The Cat and the Canary, Theatre Royal, Bath

IF you look down a list of plays written in the 1920s, you will find quite a few successfully produced which border on the style of Grand Guignol, melodrama and horror.

Most of them – with titles like The Monster, A Man with Red Hair and the Edgar Wallace pair The Flying Squad and The Terror – have long slipped off our theatrical radar screens, but just a few, as with this 1922 play, still appeal to a modern audience.
Because of the highly successful 1939 film that was designed around comedy actor Bob Hope and Paulette Goddard, The Cat and the Canary, for all the terror and thrills it sets out to generate, is predominantly thought of as a comedy thriller.

As such it is still regarded the best of the many film and TV versions of John Willard’s play.

Carl Grose, the adapter of this version has actually written a play entitled Grand Guignol, but more importantly has acted and written over the last 24 years for Kneehigh Theatre, whose productions are noted for their distinctive often off kilter  take on any given subject.

He does not go all the way down a typical Kneehigh route with this adaptation, but certainly in Act 1, laughter is not the first thing on his mind. When his thoughts do turn in that direction, as the play builds up to its climax with the unmasking of the villain, we have scenes almost farce-like in their quality.

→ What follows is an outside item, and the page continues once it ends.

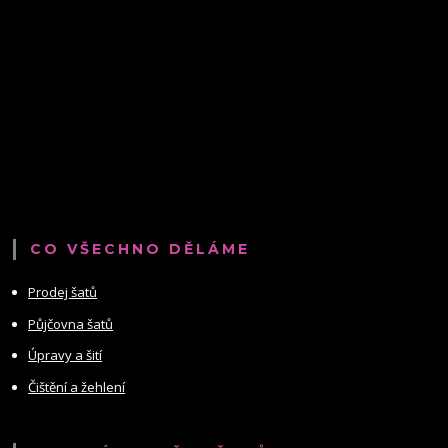
CO VŠECHNO DĚLÁME
Prodej šatů
Půjčovna šatů
Úpravy a šití
Čištění a žehlení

Add to that a denouement that has more twists and turns than a handful of Agatha Christie plots and you have a mixture that does not always gel.

Director Roy Marsden took the act which introduces you to all the members of a family gathered together at midnight, in a creepy old house for the reading of their eccentric uncle’s will, plus the family solicitor and mysterious housekeeper, at the sort of brooding, even pace which he used to such good effect when playing PD James  DI Adam Dalgliesh on television. While this was wonderfully effective on the box,  on stage it left the characters and storyline developing too slowly.

The set designs by Takis captured the style of a slightly seedy old manor house, but lacked the feeling of claustrophobia where secret panels and doors could open,  allowing hands to touch the heroine and bodies fall in her lap.

As it was, apart from one scene where a necklace was snatched from Annabelle’s throat, not enough threat and terror were generated.

For all of that, Tracy Shaw (ten years as Maxine Peacock in Coronation Street) instilled a great deal of fear and foreboding into her Annabelle. She handled the three men setting their caps at marriage – after all she had just been named as the only heir to the family fortune –  with sympathetic skill.

The boisterous bruiser Harry, Gary Webster (four years as George Cole’s Minder, Ray), Ben Nealon’s slightly untrustworthy failing actor, Charlie and Mark Jordon’s (Heartbeat’s PC  Phil Bellamy) clumsily diffident Paul, all set out to protect Annabelle. Or were they in cahoots with those who were trying drive her mad or kill her?

It was strange, but enjoyable,  to find that fine player of musicals Marti Web in the role of the money-grabbing, tippling Aunt Susan, forever trying to dominate Nikki Patel’s quite innocent niece Cicily.
As the two outsiders, Eric Carte as the family lawyer Roger Crosby and Briony Rawle as the creepy housekeeper Mrs Pleasant skillfully helped to set up the implied fear of the unknown.

The role of Mrs Pleasant was to have been played by the Swedish-born Britt Ekland, and just what an actress once described as one of the world’s most beautiful women would have made of a plain middle-aged housekeeper would have been fascinating to see.

Alas, on opening night Britt was unable to play the role and Briony Rawle took over.